If the liquid has a similar composition and structure to the solid then the energy of the liquid-solid interface, and thus the dihedral angle, is low. The smallest angles are generally found in single component systems such as ice-water (Walford and Nye, 1991; although see Mader (1992)) or systems with very high solubility of the solid phase (e.g. sucrose-H2O, Pharr and Ashby, 1983; NaCl-H2O ice, Spetzler and Anderson, 1968; olivine-H2O at high pressure, Yoshino et al, 2007). In simple binaries, the dihedral angle is a function of temperature (and thus liquid composition), with the lowest angles when the liquid composition is closest to that of the solid phase (Takei, 2000; Ikeda et al., 2002; Takei and Shimizu, 2003).

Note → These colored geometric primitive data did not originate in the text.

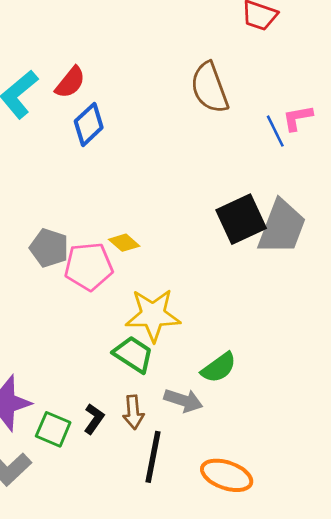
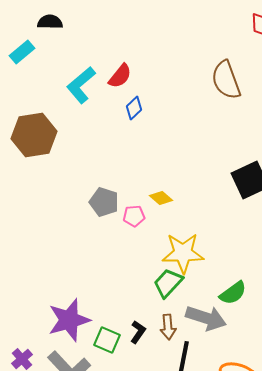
blue diamond: (89, 124) -> (134, 108), size x0.7
pink pentagon: (89, 266) -> (134, 216), size x0.6
green trapezoid: (133, 354) -> (168, 283), turned -80
gray arrow: (183, 400) -> (206, 318), size x1.4

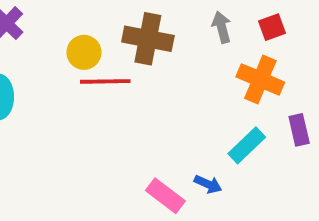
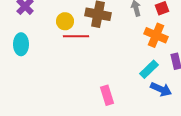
blue arrow: (208, 184) -> (161, 89), moved, size x1.5
pink rectangle: (165, 196) -> (107, 95), turned 36

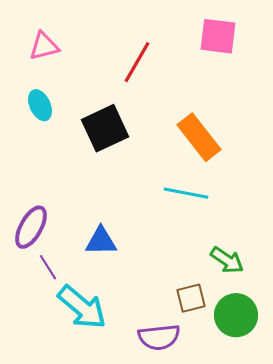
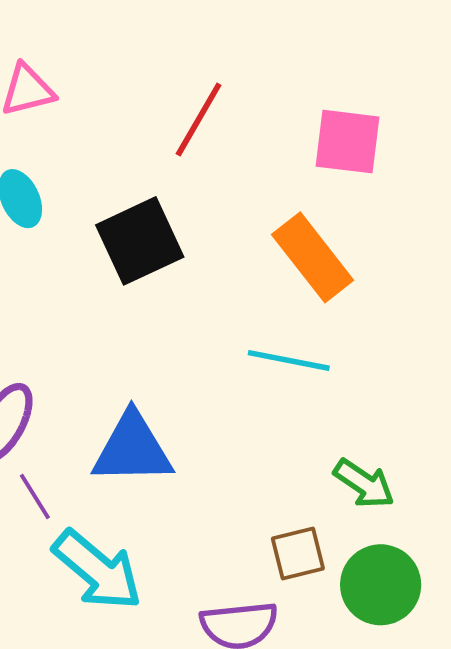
pink square: (218, 36) -> (348, 142), moved
blue triangle: (101, 241) -> (132, 449), size x1.4

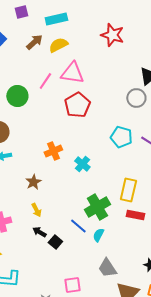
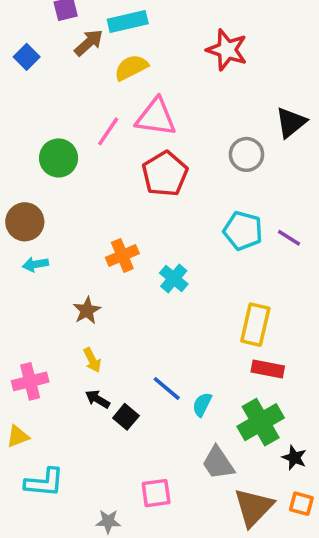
brown arrow: (34, 42) -> (89, 43), moved
gray circle: (136, 98) -> (246, 154), moved
green cross: (97, 207) -> (261, 422), moved

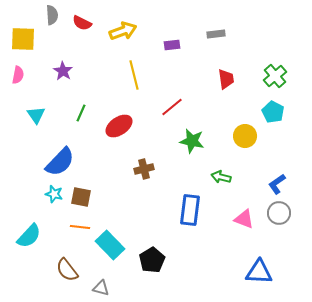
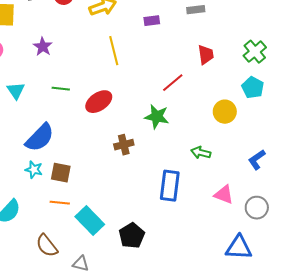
red line: (172, 107) -> (173, 83), moved
green line: (81, 113) -> (61, 89), turned 72
green star: (192, 141) -> (157, 117), moved
gray circle: (279, 213) -> (257, 208), moved

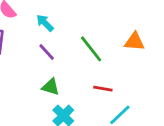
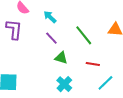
green triangle: (51, 87) -> (61, 58), moved

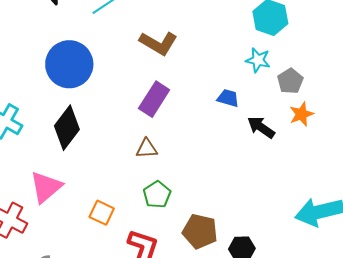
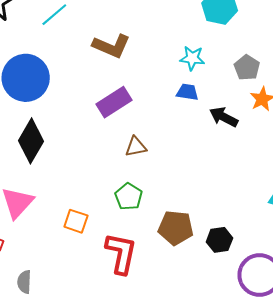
cyan star: (258, 60) -> (192, 58), moved
purple rectangle: (154, 99) -> (114, 102), turned 32
brown triangle: (147, 149) -> (136, 147), moved

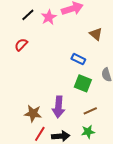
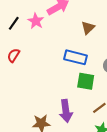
brown triangle: (96, 34) -> (88, 28), turned 48
blue rectangle: (78, 59) -> (76, 57), size x1.5

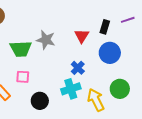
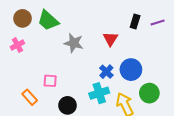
black rectangle: (105, 27) -> (135, 21), moved
green trapezoid: (21, 49) -> (48, 20), moved, turned 45
blue circle: (110, 53) -> (131, 70), moved

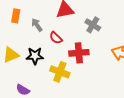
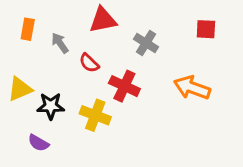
red cross: (79, 53) -> (124, 86), turned 30
black star: (35, 56) -> (51, 106), moved

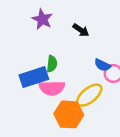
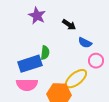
blue semicircle: (102, 65) -> (85, 43), moved
pink semicircle: (52, 88) -> (27, 85), moved

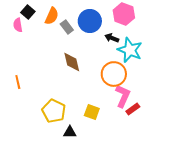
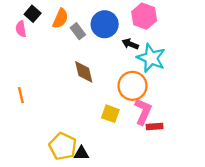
red rectangle: (133, 109) -> (155, 127), turned 32
yellow pentagon: (54, 111) -> (63, 146), moved
yellow square: (92, 112) -> (110, 114), moved

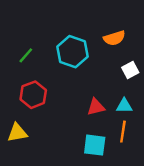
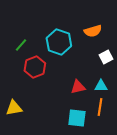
red hexagon: (33, 95) -> (35, 67), moved

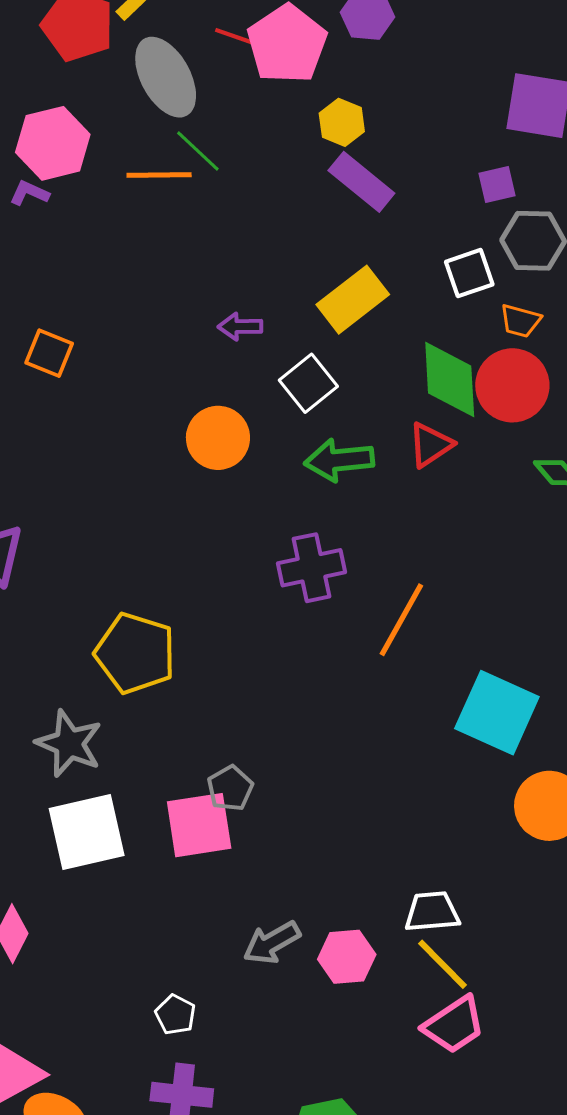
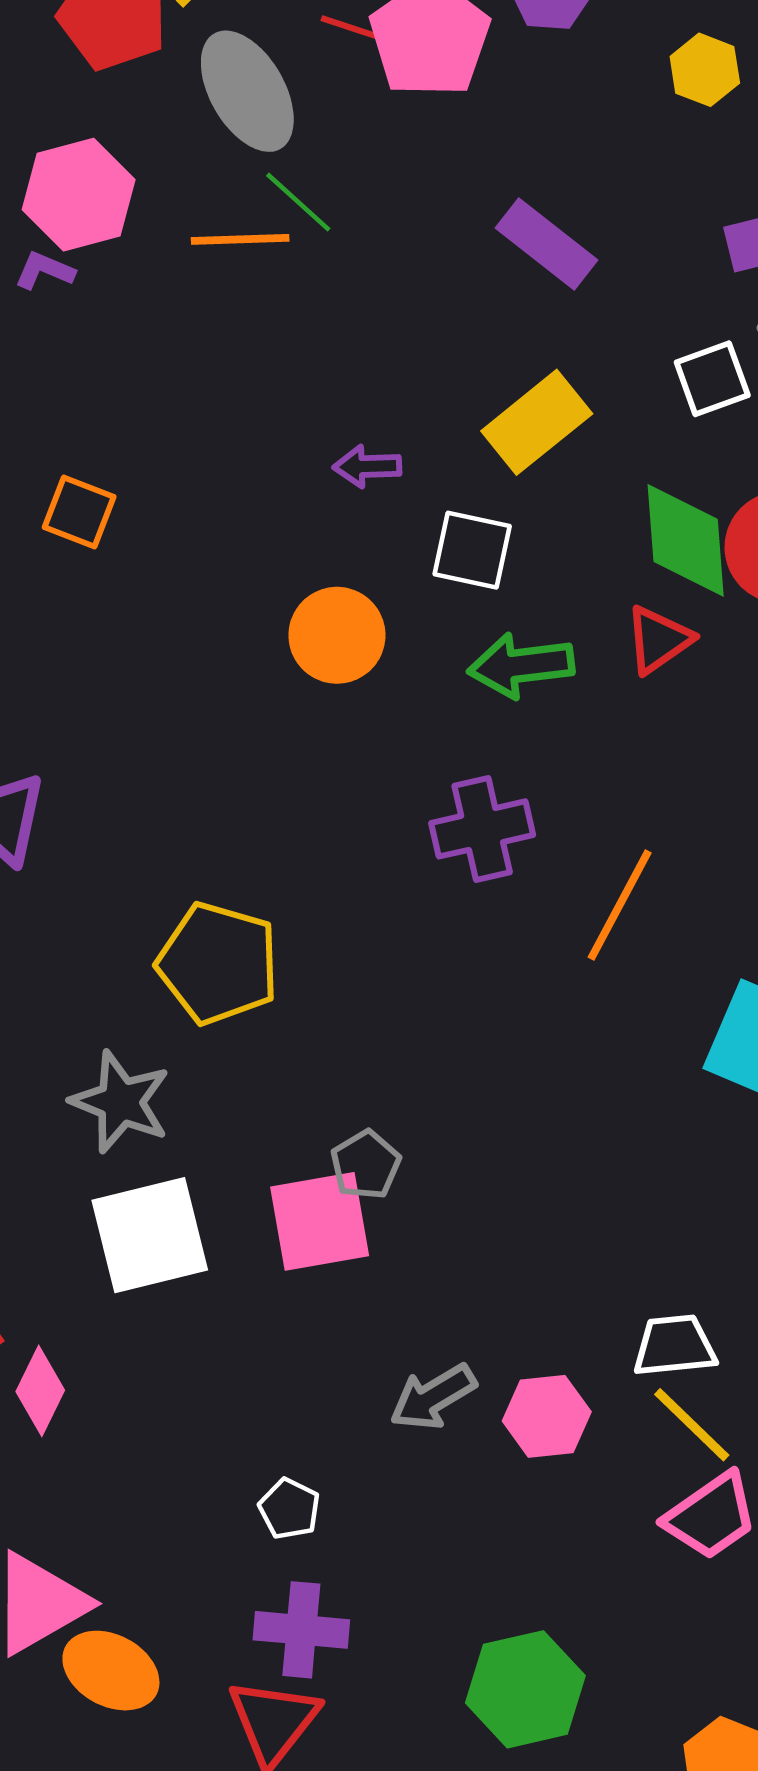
yellow hexagon: (342, 122) -> (705, 70), moved
white square: (308, 383) -> (472, 550), turned -38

Conversely, the highest angles occur where the solid and liquid have the most disparate compositions and structures. Examples of the latter include argon-calcite, argon-quartz, CO2-quartz (Holness 1993), metal-olivine (see list of references in Table 5). Fe-S liquids in silicate matrices also have generally high dihedral angles (e.g. Ballhaus and Ellis, 1996; Minarik et al., 1996; Gaetani and Grove, 1999; Terasaki et al., 2007; again see Table 5 for a more comprehensive list) although these are sensitive to changes in oxygen fugacity and pressure (Gaetani and Grove, 1999; Rose and Brenan, 2001; Takafuji et al., 2004; Terasaki et al. 2008).